Naar boven ↑

Annotatie

mr. dr. P.A.M. Mevis
3 februari 2020

Rechtspraak

Naast wijzen op het gebrek in de motivering van de bewezenverklaring ook wijzen op de redengevendheid van het bewijsmiddel dat gebrekkig gemotiveerd is

Aantekening bij HR 25 september 2012, LJN BX5014

Het arrest is een voorbeeld van een van de betrekkelijk veel ingangen waarin de Hoge Raad, ondanks dat hij cassatierechter is, de bewijsvoering van de feitenrechter kan controleren. Ingevolge artikel 359 lid 3 Sv dient het arrest de voor de bewezenverklaarde redengevende feiten en omstandigheden te bevatten, de uitzondering van het niet uitgewerkte verkorte arrest daargelaten. Dat het arrest alleen de redengevende feiten en omstandigheden dient te bevatten, maakt dat de rechter daarbij het betreffende, redengevende deel uit het onderliggende bewijsmateriaal dat in een wettig bewijsmiddel is opgenomen, dient te selecteren en in het vonnis dient over te nemen (zonder het origineel daarbij te denatureren).

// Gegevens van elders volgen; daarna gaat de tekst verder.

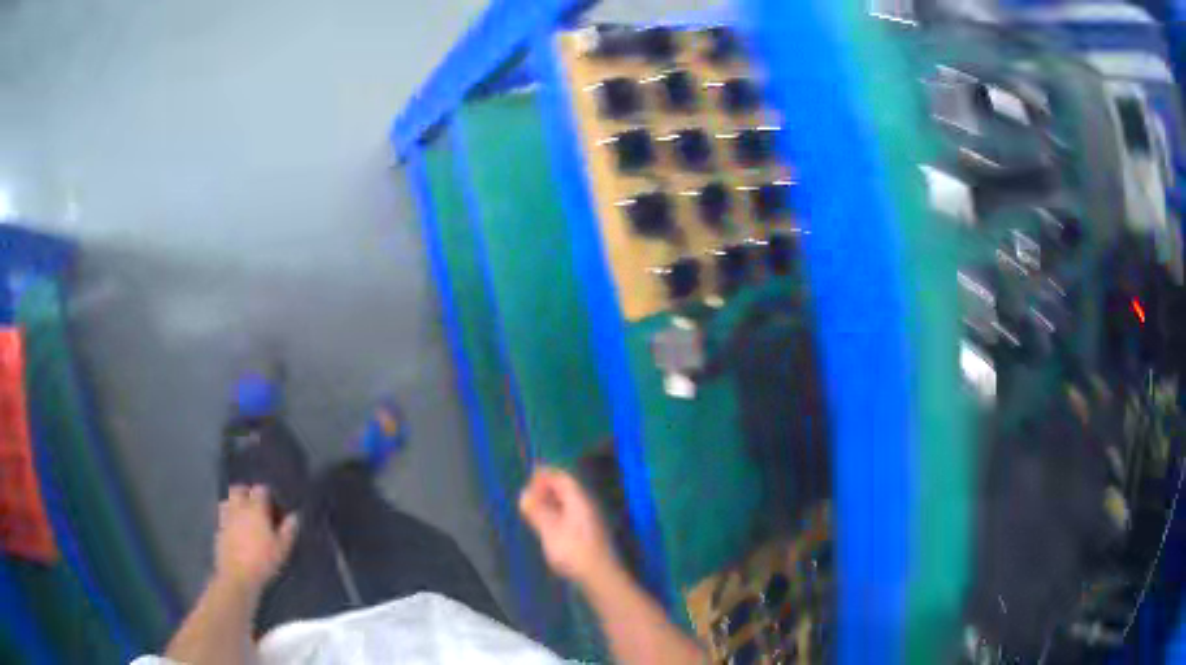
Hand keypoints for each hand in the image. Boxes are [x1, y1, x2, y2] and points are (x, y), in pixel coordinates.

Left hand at [214, 485, 298, 592]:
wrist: (237, 576)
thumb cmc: (263, 561)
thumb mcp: (282, 549)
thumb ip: (288, 530)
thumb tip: (294, 516)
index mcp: (256, 509)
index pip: (260, 489)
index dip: (267, 494)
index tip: (274, 505)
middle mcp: (239, 507)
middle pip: (239, 489)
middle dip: (247, 493)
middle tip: (256, 505)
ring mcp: (226, 517)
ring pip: (228, 500)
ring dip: (236, 503)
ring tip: (244, 515)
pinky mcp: (219, 529)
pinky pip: (223, 516)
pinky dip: (229, 517)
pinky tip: (236, 529)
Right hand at [519, 467, 620, 585]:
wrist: (600, 576)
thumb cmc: (574, 551)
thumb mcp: (550, 530)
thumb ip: (537, 511)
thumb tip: (524, 494)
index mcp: (579, 500)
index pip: (563, 478)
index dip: (546, 475)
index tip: (529, 478)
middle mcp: (587, 506)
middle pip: (567, 489)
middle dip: (547, 488)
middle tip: (528, 495)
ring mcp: (590, 520)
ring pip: (568, 503)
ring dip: (551, 502)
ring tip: (533, 509)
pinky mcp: (589, 534)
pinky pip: (570, 514)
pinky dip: (556, 513)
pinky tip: (547, 525)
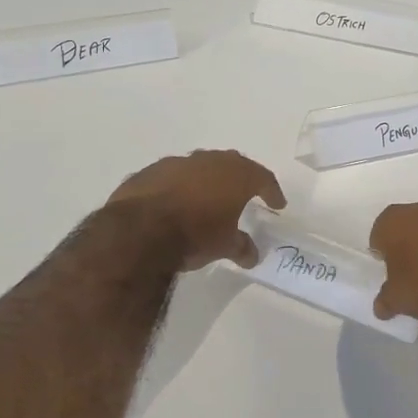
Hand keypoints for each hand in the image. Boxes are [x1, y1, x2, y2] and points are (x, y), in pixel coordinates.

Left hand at [107, 150, 284, 271]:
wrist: (139, 231)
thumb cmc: (194, 235)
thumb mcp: (224, 246)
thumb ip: (241, 247)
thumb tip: (252, 255)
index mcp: (236, 175)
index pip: (263, 178)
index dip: (272, 191)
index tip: (277, 203)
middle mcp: (209, 161)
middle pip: (233, 164)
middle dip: (241, 178)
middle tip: (246, 193)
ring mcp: (177, 163)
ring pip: (200, 167)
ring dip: (207, 180)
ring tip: (208, 198)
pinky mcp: (149, 172)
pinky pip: (172, 177)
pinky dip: (179, 187)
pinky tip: (175, 203)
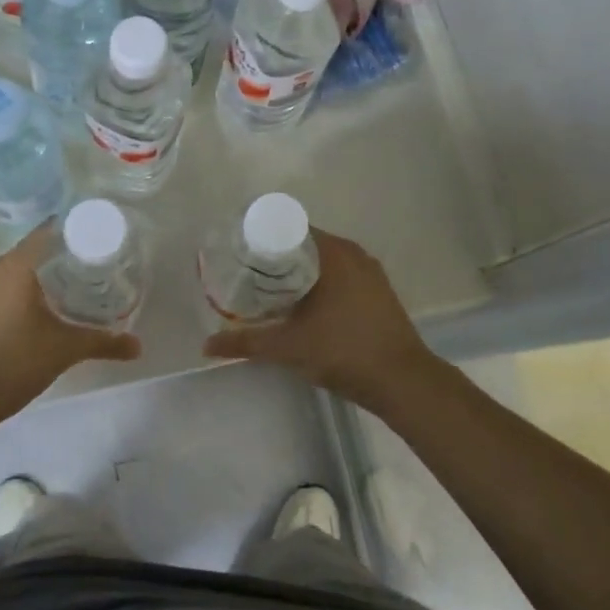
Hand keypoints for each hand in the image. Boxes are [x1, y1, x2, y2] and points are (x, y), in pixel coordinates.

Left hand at [0, 224, 139, 426]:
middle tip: (107, 259)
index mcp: (19, 264)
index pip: (54, 230)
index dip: (82, 229)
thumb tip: (138, 347)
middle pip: (43, 247)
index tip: (108, 235)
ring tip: (90, 280)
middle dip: (74, 252)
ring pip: (30, 268)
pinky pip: (18, 285)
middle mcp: (1, 268)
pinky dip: (40, 288)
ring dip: (56, 272)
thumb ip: (104, 342)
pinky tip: (61, 304)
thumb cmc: (14, 360)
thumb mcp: (65, 349)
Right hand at [202, 230, 430, 412]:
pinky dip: (319, 282)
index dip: (261, 237)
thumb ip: (246, 343)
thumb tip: (206, 345)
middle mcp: (352, 253)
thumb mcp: (288, 347)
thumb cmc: (344, 352)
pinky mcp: (378, 291)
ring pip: (323, 261)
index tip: (239, 251)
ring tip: (268, 288)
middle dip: (276, 256)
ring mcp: (369, 272)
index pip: (288, 228)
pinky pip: (340, 275)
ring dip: (298, 271)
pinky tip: (302, 303)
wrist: (403, 382)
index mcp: (332, 252)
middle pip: (304, 244)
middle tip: (246, 272)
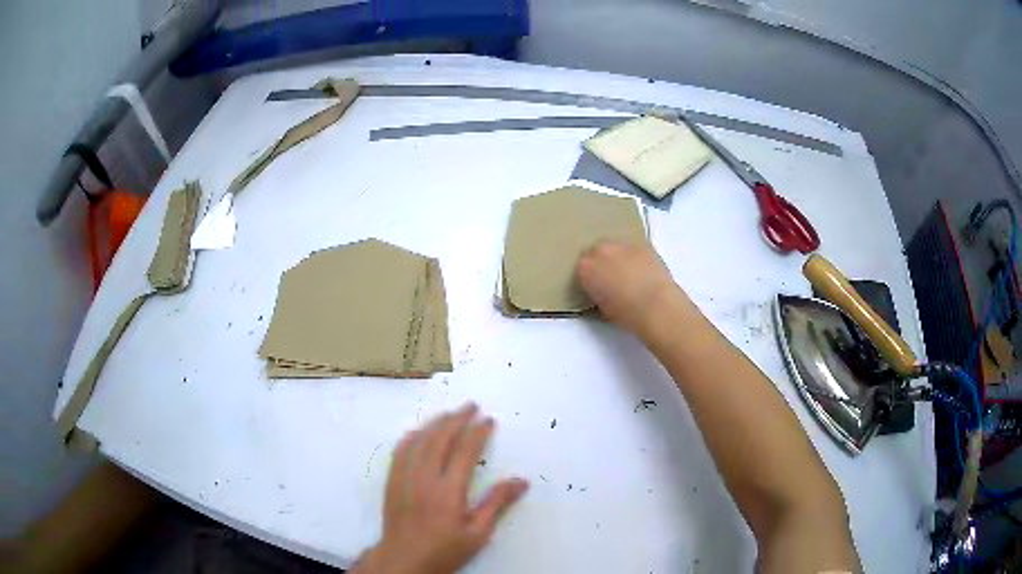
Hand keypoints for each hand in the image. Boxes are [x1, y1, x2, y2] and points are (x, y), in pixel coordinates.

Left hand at [352, 403, 528, 573]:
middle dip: (457, 419)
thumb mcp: (478, 533)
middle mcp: (425, 479)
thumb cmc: (445, 549)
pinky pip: (400, 451)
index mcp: (449, 491)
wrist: (404, 560)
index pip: (465, 452)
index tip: (488, 420)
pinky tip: (419, 431)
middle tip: (471, 406)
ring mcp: (405, 478)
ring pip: (419, 441)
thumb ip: (497, 504)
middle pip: (440, 439)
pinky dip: (412, 436)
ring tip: (449, 413)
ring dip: (435, 423)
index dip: (477, 432)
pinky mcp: (392, 482)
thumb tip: (521, 481)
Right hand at [577, 240, 687, 339]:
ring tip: (631, 276)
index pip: (582, 266)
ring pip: (617, 248)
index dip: (590, 277)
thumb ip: (597, 292)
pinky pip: (635, 250)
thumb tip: (603, 290)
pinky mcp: (643, 245)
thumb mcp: (602, 307)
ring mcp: (623, 245)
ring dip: (620, 258)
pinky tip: (644, 272)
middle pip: (598, 251)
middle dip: (603, 263)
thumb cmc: (626, 313)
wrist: (655, 306)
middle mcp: (601, 250)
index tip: (596, 286)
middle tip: (613, 279)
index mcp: (586, 267)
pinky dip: (637, 258)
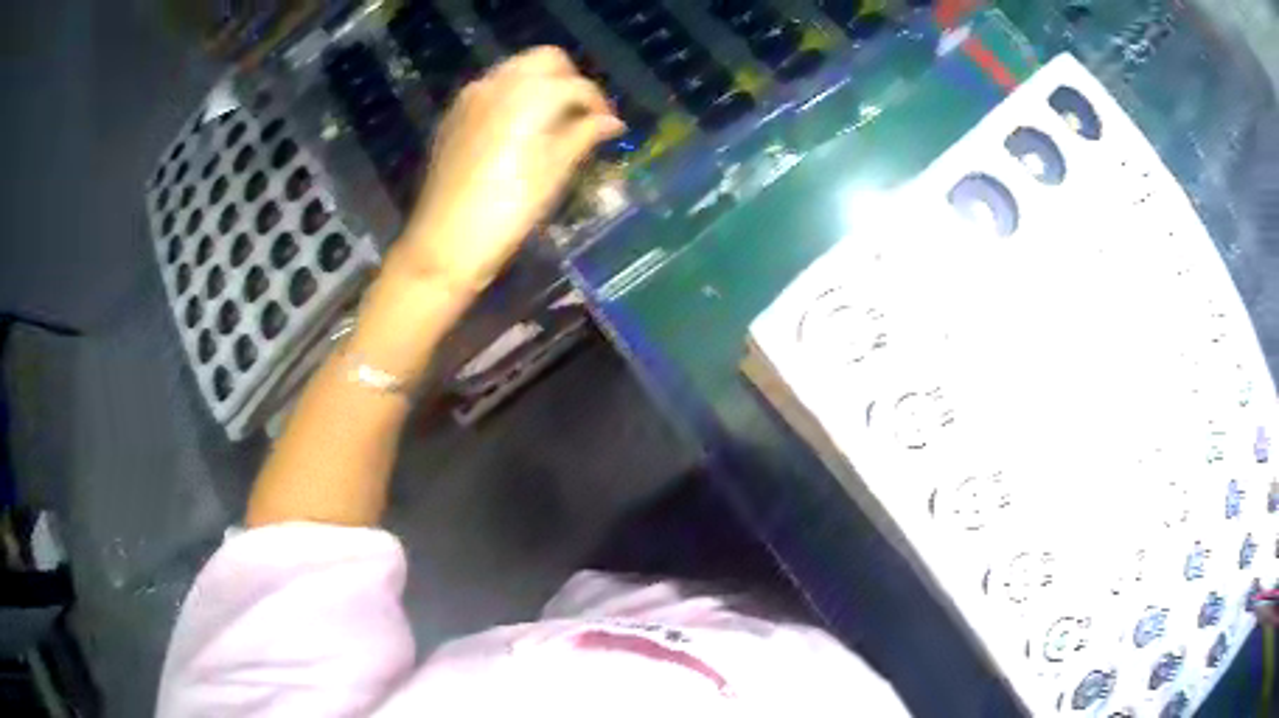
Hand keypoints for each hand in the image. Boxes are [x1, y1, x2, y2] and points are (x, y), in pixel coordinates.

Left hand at [398, 46, 625, 292]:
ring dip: (540, 86)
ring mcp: (470, 98)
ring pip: (515, 71)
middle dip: (569, 81)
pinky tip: (520, 129)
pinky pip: (491, 90)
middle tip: (582, 115)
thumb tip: (612, 123)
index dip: (599, 103)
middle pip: (544, 60)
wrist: (444, 243)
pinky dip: (513, 97)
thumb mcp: (554, 173)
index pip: (576, 84)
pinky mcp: (454, 116)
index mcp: (527, 94)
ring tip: (553, 122)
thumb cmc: (508, 211)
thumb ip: (584, 136)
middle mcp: (497, 83)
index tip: (610, 127)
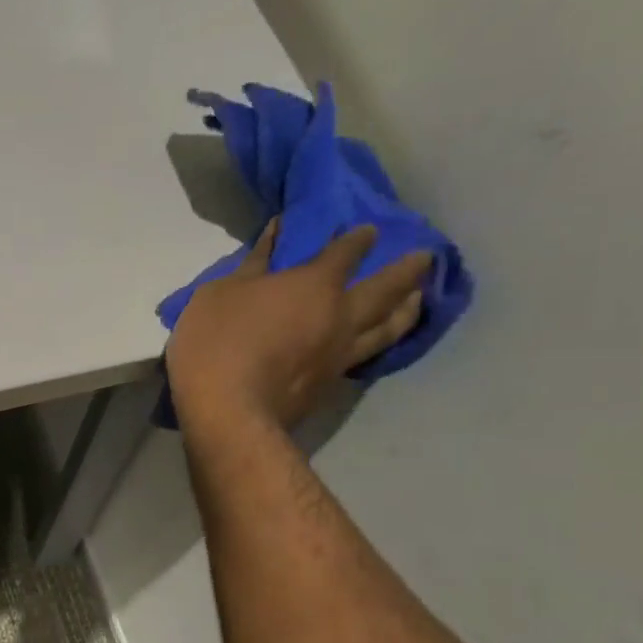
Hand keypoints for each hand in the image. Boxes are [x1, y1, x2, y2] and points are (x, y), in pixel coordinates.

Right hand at [166, 220, 431, 435]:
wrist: (228, 413)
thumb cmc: (216, 344)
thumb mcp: (219, 294)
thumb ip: (252, 265)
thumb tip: (276, 233)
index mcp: (313, 285)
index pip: (345, 252)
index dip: (357, 239)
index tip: (366, 230)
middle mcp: (341, 315)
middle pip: (386, 287)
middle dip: (406, 269)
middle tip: (425, 257)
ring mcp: (340, 353)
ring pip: (388, 327)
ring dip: (407, 308)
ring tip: (419, 298)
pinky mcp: (331, 385)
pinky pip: (369, 355)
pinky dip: (382, 341)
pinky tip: (380, 340)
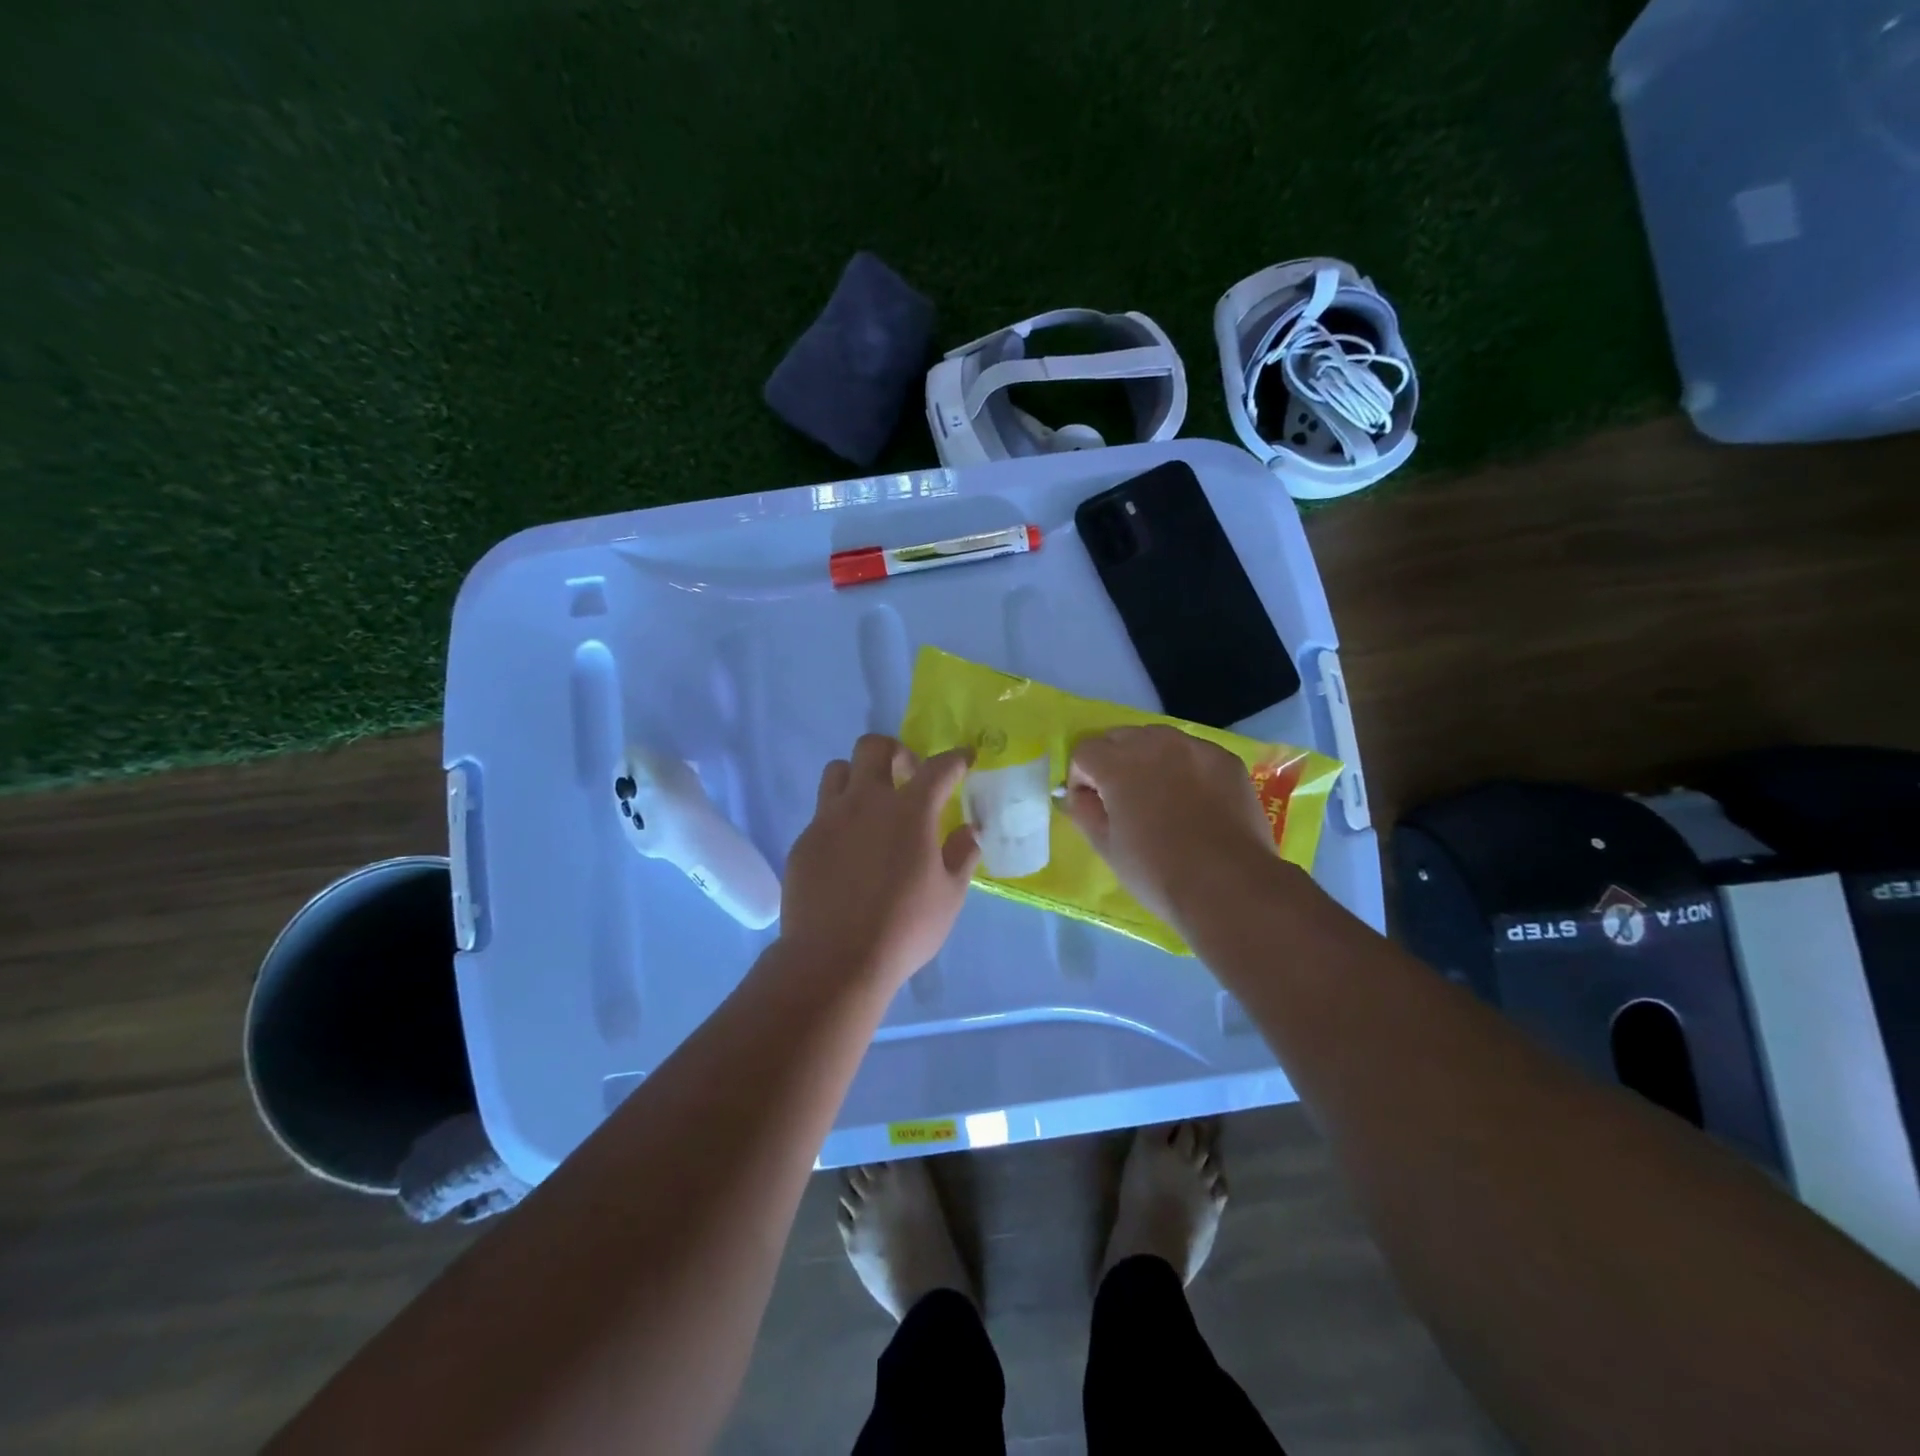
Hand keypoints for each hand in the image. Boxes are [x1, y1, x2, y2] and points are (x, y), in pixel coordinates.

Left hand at [780, 735, 979, 988]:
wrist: (834, 959)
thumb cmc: (904, 928)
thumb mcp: (949, 896)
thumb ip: (962, 855)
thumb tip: (969, 830)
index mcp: (910, 811)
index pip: (938, 768)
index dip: (955, 759)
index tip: (964, 759)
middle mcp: (866, 802)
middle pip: (874, 747)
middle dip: (895, 751)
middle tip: (907, 776)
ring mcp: (829, 819)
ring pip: (838, 770)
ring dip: (859, 776)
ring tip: (871, 805)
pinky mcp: (804, 841)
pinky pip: (822, 813)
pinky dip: (839, 818)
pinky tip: (848, 850)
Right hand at [1063, 725, 1274, 925]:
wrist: (1228, 885)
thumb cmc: (1156, 871)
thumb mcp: (1106, 847)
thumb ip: (1084, 812)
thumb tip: (1079, 796)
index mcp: (1118, 764)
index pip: (1085, 751)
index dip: (1081, 778)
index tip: (1090, 805)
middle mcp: (1155, 743)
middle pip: (1120, 737)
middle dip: (1112, 762)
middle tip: (1122, 799)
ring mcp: (1195, 748)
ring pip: (1158, 739)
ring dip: (1148, 759)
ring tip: (1159, 795)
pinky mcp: (1226, 760)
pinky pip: (1194, 753)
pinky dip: (1185, 768)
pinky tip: (1194, 801)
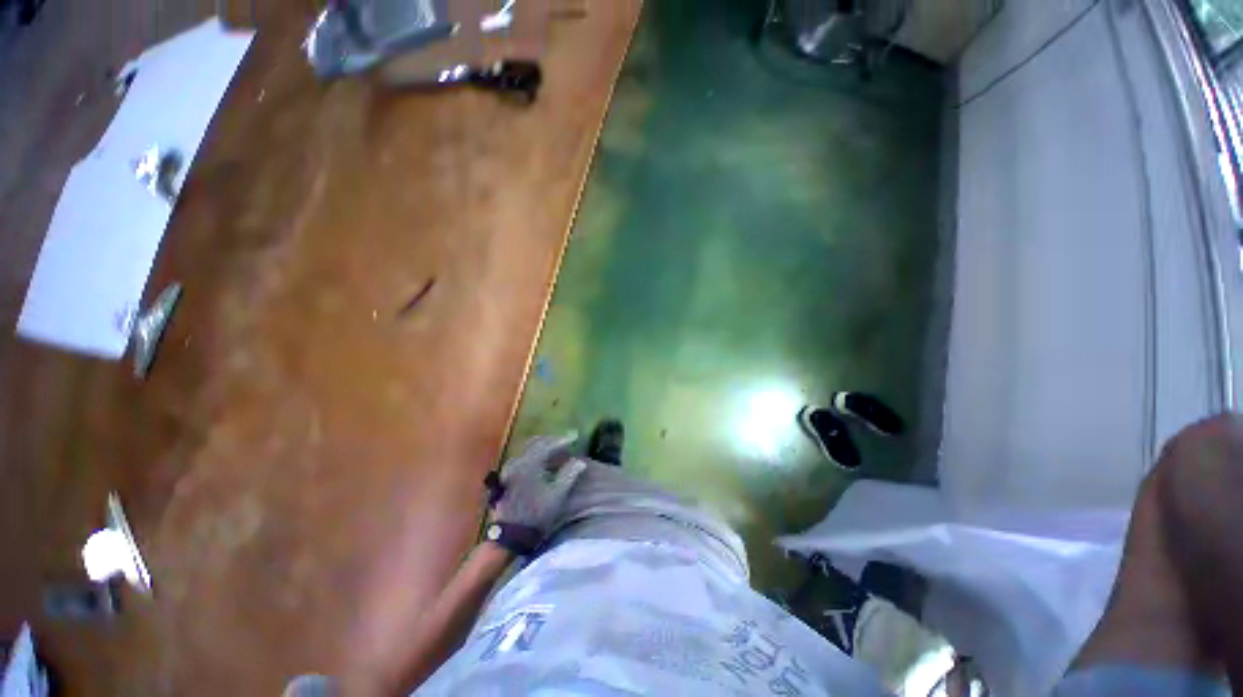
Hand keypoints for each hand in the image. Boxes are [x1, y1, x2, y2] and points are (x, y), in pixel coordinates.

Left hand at [490, 434, 585, 535]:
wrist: (509, 534)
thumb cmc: (536, 513)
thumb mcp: (557, 495)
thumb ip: (569, 474)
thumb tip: (580, 461)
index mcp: (530, 463)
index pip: (547, 444)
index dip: (561, 440)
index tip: (573, 439)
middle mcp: (517, 462)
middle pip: (535, 443)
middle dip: (550, 441)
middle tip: (563, 442)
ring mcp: (509, 470)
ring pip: (526, 450)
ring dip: (540, 447)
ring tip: (553, 451)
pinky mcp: (506, 478)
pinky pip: (521, 458)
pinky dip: (532, 455)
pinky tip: (539, 462)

Die eis stelt de Hoge Raad ook aan een PROMIS-vonnis, zij het dat daaraan op een andere wijze, te weten met behulp van verwijzing via voetnoten, inhoud aan het bewezenverklaarde wordt gegeven. De Hoge Raad kan dan, met de bewezenverklaring in de hand, controleren of de als zodanig in het arrest weergegeven redengevende feiten en omstandigheden ook inderdaad redengevend voor de bewezenverklaring, als conclusie uit deze feiten en omstandigheden is voortgekomen. Als het hof dan zelf een verklaring van de verdachte eerst als niet aannemelijk kwalificeert, kan die verklaring, althans niet zonder nadere toelichting waarin bijvoorbeeld wordt uitgelegd dat het een leugenachtige verklaring betreft, uiteraard niet redengevend zijn. Deze formele constatering is voldoende om een gebrek in de motivering van de bewezenverklaring te doen ontstaan. Uit het arrest vloeit voort dat de Hoge Raad bij een dergelijk gebrek echter in de regel niet casseert, als de betreffende, ten onrechte als redengevend feit aangemerkte omstandigheid – naar het oordeel van de Hoge Raad – in het geheel van de bewijsvoering van ondergeschikte betekenis is. Het moet raadslieden worden aangeraden in voorkomende gevallen in het cassatiemiddel aan te geven dat daarvan geen sprake is en het gebrek dus wel tot cassatie dient te leiden.